Geschichte, so könnte man annehmen, ist Vergangenheit. Und Vergangenheit war gestern. Sie ist vorbei, wenn sie nicht mehr in mein frisiertes Fotoalbum passt. Und wenn ein Foto von mir, das ich schon aussortiert hatte, in einem anderen auftaucht: Mein Gott, was habe ich noch damit zu tun. Das ist 30 Jahre her!
Ich erinnere mich an meine Jugendsünden: Ich habe Bacardi gesoffen, bis ich nicht mehr stehen konnte, ich habe angefangen zu rauchen, weil es cool war, ich habe Flugblätter gegen Nazi-Lehrer verfasst und verteilt und sie damit bloßgestellt, ich bin ab der 12. Klasse nicht mehr zur Schule gegangen, weil sie mich angekotzt hat. Dann bin ich von der Schule geflogen. Das ist jetzt mindestens 50 Jahre her.
Wahrscheinlich habe ich noch viel Schlimmeres gemacht, an das ich mich jetzt nicht erinnere oder nicht erinnern will. Vielleicht habe ich Frösche gesammelt und ihnen die Augen ausgerissen, vielleicht habe ich den Rauhaardackel unseres Nachbarn vergiftet und ihn vor seine Tür geworfen. Daran erinnere ich mich nicht. Ich kann mich aber erst recht nicht erinnern, den Hitlergruß nachgeahmt, Hitlers Reden vor meinen Mitschülern rezitiert zu haben oder einen Wettbewerb über vergaste Juden ausgelobt zu haben.

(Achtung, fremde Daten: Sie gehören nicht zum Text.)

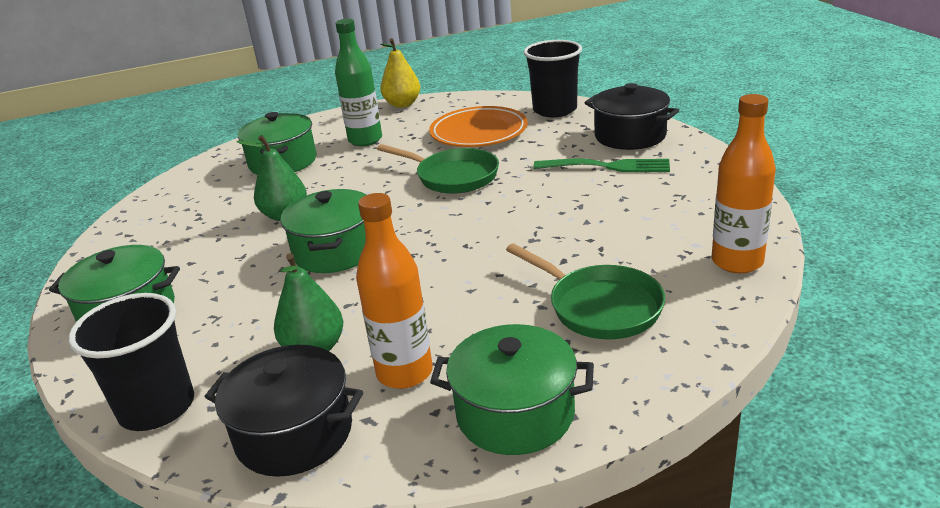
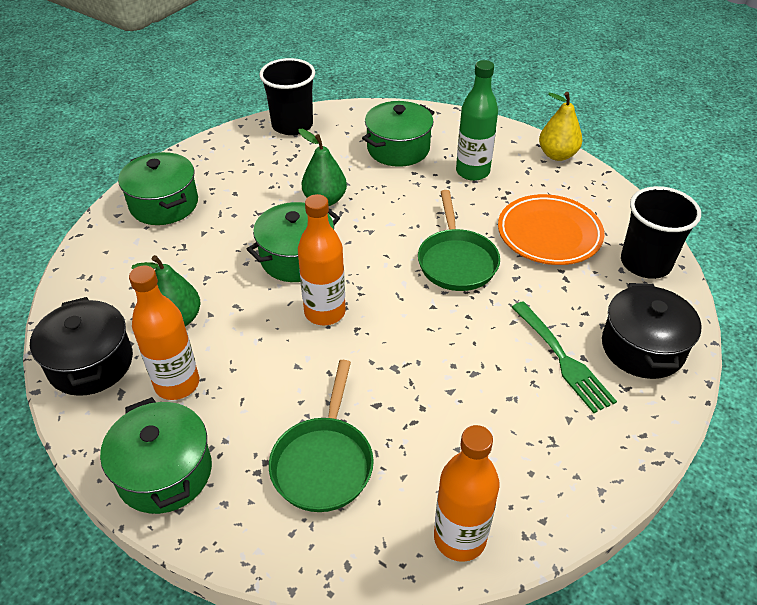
camera: 50 degrees right, 15 degrees up
(157, 407) = (84, 282): black cup -> black cup (292, 125)
(425, 255) = (325, 312): none -> orange bottle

Mein Bruder kann sich auch nicht daran erinnern.
Wer bis hierhin meinen „Jugendsünden“ gefolgt ist, wird vielleicht bemerken, dass umstandslos völlig unterschiedliche Handlungen auf die gleiche Stufe gehoben werden: es macht scheinbar keinen Unterschied, ob ich Bacardi saufe, Tiere quäle oder den Holocaust verherrliche. Weil doch jeder in seiner Jugend so etwas gemacht hat, wie Bacardi saufen, Frösche sammeln oder Dackel vergiften.
Wer am Holocaust teilgenommen, ihn hingenommen oder ihm nicht widersprochen hat, hat ein Problem. Viele Zeitzeugen haben gesagt, sie hätten von den Nazi-Verbrechen nichts gewußt. Auch wenn ich ihnen das nicht glaube: Wer nach dem Ende des Krieges den Holocaust noch weiter verherrlicht hat, hat das wissentlich getan.
Wer heute seine Jugendsünden nicht los wird, weil er weiter Bacardi säuft oder Kettenraucher geworden ist, hat ein Problem. Vielleicht braucht er Hilfe. Wer den Holocaust verherrlicht, hat aus der Geschichte nichts gelernt. Wer 30 Jahre, nach dem er daraus nichts gelernt hat, sagt, er könne sich nicht erinnern, der ist nicht in der Lage, sich selber in Frage zu stellen. Das aber ist nicht sein persönliches Problem, weil es diejenigen angeht, die umgebracht oder vergast worden sind.
Aiwanger ist kein Menschenfreund. Er ist lediglich mit sich selbst befreundet.
Geschichte ist nicht von gestern. Sie ist das Holz, aus dem wir geschnitzt sind.